[RECORDS TO PROCESS]
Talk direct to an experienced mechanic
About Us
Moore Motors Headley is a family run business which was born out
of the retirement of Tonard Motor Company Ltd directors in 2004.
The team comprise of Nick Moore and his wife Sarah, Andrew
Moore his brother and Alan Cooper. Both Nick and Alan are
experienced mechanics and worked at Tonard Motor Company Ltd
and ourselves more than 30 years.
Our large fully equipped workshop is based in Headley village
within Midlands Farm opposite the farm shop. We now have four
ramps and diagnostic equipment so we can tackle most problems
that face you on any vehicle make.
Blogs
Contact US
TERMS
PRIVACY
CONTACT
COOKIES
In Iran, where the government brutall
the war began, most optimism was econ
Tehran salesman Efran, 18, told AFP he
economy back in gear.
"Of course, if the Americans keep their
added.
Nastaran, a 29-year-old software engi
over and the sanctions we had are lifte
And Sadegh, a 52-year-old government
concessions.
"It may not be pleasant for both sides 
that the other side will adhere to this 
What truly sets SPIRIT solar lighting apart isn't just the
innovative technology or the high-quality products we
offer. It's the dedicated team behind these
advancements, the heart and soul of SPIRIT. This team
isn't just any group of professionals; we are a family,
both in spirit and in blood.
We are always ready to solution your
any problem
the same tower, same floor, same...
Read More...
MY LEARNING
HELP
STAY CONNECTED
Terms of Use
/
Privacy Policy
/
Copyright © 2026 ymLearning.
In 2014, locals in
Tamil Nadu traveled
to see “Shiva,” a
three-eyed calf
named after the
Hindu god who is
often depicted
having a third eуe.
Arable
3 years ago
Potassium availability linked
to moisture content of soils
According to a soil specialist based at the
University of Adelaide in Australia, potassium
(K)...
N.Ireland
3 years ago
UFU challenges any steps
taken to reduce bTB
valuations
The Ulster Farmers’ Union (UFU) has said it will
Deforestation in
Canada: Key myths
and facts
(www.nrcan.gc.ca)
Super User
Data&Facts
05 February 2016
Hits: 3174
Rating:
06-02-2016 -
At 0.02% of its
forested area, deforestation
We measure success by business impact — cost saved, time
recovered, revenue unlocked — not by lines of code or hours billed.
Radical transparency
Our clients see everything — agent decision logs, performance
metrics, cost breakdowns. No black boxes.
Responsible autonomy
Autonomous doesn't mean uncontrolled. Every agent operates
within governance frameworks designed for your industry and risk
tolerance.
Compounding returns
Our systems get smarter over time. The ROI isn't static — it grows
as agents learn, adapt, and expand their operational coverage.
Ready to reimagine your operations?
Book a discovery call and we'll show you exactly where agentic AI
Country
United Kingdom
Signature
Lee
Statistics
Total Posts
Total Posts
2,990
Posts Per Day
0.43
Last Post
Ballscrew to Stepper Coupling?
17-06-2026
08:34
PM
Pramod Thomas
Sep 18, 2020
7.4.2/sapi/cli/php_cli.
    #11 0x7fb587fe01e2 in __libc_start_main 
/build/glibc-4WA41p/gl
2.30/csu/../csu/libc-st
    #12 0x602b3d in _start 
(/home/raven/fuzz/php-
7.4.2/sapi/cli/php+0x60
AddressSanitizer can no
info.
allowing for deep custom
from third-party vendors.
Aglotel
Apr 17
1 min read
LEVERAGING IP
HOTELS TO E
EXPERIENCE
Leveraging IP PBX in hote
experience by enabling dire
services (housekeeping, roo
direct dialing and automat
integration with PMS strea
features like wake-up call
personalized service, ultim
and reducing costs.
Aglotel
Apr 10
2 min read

[WHAT YOU HAVE TO DO] All lines above from the line with "often depicted" through the line with "metrics, cost breakdowns. No black boxes.", both included, are to be set down exactly, with nothing else.

[EXERCISE RESULT]
often depicted
having a third eуe.
Arable
3 years ago
Potassium availability linked
to moisture content of soils
According to a soil specialist based at the
University of Adelaide in Australia, potassium
(K)...
N.Ireland
3 years ago
UFU challenges any steps
taken to reduce bTB
valuations
The Ulster Farmers’ Union (UFU) has said it will
Deforestation in
Canada: Key myths
and facts
(www.nrcan.gc.ca)
Super User
Data&Facts
05 February 2016
Hits: 3174
Rating:
06-02-2016 -
At 0.02% of its
forested area, deforestation
We measure success by business impact — cost saved, time
recovered, revenue unlocked — not by lines of code or hours billed.
Radical transparency
Our clients see everything — agent decision logs, performance
metrics, cost breakdowns. No black boxes.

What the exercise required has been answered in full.